Common Council Discusses Shared Ride Taxi Service

February 26th, 2019

An Increase in Shared Ride Taxi Service


During the Whitewater Common Council meeting that took place on Tuesday, Feb. 19, the council voted to increase the fare costs of the Shared Ride Taxi Program due to a decline in ridership.


The Shared Ride Taxi Program, Brown Cab operates under the funding of WisDOT and US FTA grants but due to the fact that citizens are not riding as much, the city of Whitewater is responsible for any balance remaining if the grants fall short of program costs.


This means that fares will have to increase in order to reach the city budget-funding requirement. Previously, the Finance Committee reviewed the potential fare changes on Jan. 15 for it to be discussed at this meeting.


The fare changes include an hourly cost to operate, an increase from $28.87 in 2018 to $31.73 in 2019-2020. The expected amount of operating fare will increase to $32,370 from $22,934 taken from 2018.


To reach this goal, the recommended motion is as follows:


  • Agency/Package delivery fares: $9.50 per trip
  • Out of town mileage fare: $2.25 per mile
  • Additional wait time: $0.40 per minute


The members of the council agreed to these changes but as it was time for the public hearing, new concerns were taken into effect.


Brienne Brown, a citizen of Whitewater, spoke at the public hearing expressing her concerns with disabled citizens not being allowed to board the transportation systems at certain times of the day.


The council members explained that all vehicles are handicapped equipped. Lynn Binnie, Alderman of District Four, stated the disabled/elderly transportation fare “really is one of the most important services.”


The hours of operation had a factor in this concern because disabled citizens were not granted access to the transportation systems around 7 p.m., when the hours of operation state that Monday through Wednesday during the university session is 7 a.m. until 9:30 p.m.
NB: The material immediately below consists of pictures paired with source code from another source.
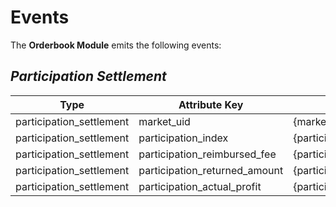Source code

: # **Events**

The **Orderbook Module** emits the following events:

## *Participation Settlement*

| **Type**                   | **Attribute Key**             | **Attribute Value**             |
|----------------------------|-------------------------------|---------------------------------|
| participation_settlement   | market_uid                    | {market_uid}                    |
| participation_settlement   | participation_index           | {participation_index}           |
| participation_settlement   | participation_reimbursed_fee  | {participation_reimbursed_fee}  |
| participation_settlement   | participation_returned_amount | {participation_returned_amount} |
| participation_settlement   | participation_actual_profit   | {participation_actual_profit}   |
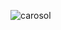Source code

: ![carosol](https://user-images.githubusercontent.com/20543298/64511260-be267780-d305-11e9-83bc-ce02e924c1ea.PNG)

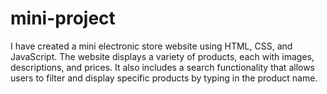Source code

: # mini-project
I have created a mini electronic store website using HTML, CSS, and JavaScript. The website displays a variety of products, each with images, descriptions, and prices. It also includes a search functionality that allows users to filter and display specific products by typing in the product name. 
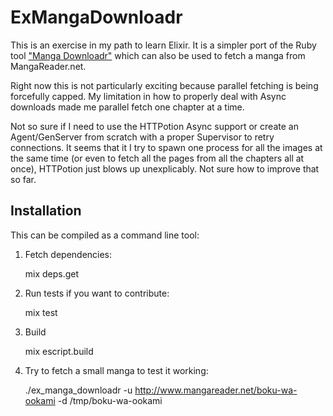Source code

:# ExMangaDownloadr

This is an exercise in my path to learn Elixir. It is a simpler port of the Ruby tool ["Manga Downloadr"](https://github.com/akitaonrails/manga-downloadr) which can also be used to fetch a manga from MangaReader.net.

Right now this is not particularly exciting because parallel fetching is being forcefully capped. My limitation in how to properly deal with Async downloads made me parallel fetch one chapter at a time.

Not so sure if I need to use the HTTPotion Async support or create an Agent/GenServer from scratch with a proper Supervisor to retry connections. It seems that it I try to spawn one process for all the images at the same time (or even to fetch all the pages from all the chapters all at once), HTTPotion just blows up unexplicably. Not sure how to improve that so far.

## Installation

This can be compiled as a command line tool:

  1. Fetch dependencies:

        mix deps.get

  2. Run tests if you want to contribute:

        mix test

  3. Build

        mix escript.build 

  4. Try to fetch a small manga to test it working:

        ./ex_manga_downloadr -u http://www.mangareader.net/boku-wa-ookami -d /tmp/boku-wa-ookami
The council discussed these issues and Brown stated, “that there needs to be better communication.” There were no other citizens that spoke during this time.


Cameron Clapper’s visit to Madison


Cameron Clapper, the City Manager, went to Madison on Feb. 20 to attend the League of Wisconsin municipalities Lobby Day event. This event involves meeting with local government leaders and state representatives to discuss current issues that impact local communities.


Clapper was in attendance to give an update on the 2019-2020 Legislative Agenda, which ensures sustainable funding and efficient delivery for municipal services.


One of the Legislative priorities is to strengthen local democracy. This includes restoring municipal powers such as regulating location of cell phone towers, creating regional transportation authorities, condemning property for bike and pedestrian paths, and prohibiting short-term home rentals.


Also included to strengthen democracy is the League disapproving legislation in regards to limiting municipal authority that relates to spending and taxing decisions, police powers, land use regulation, labor relations, tax incremental financing, and water/sewer utilities.


The Legislative Agenda was discussed briefly at Tuesday’s meeting. All of the council members approved of what was on the agenda, giving Clapper permission to present it to the League in Madison.


Clapper made a presentation thanking the citizens who have been removing the snow off streets and sidewalks on these cold and snowy days we have been having.


He also reminded everyone that Tuesday’s meeting did not appear on the local TV station because of a technical glitch, but is working to get it fixed as soon as possible.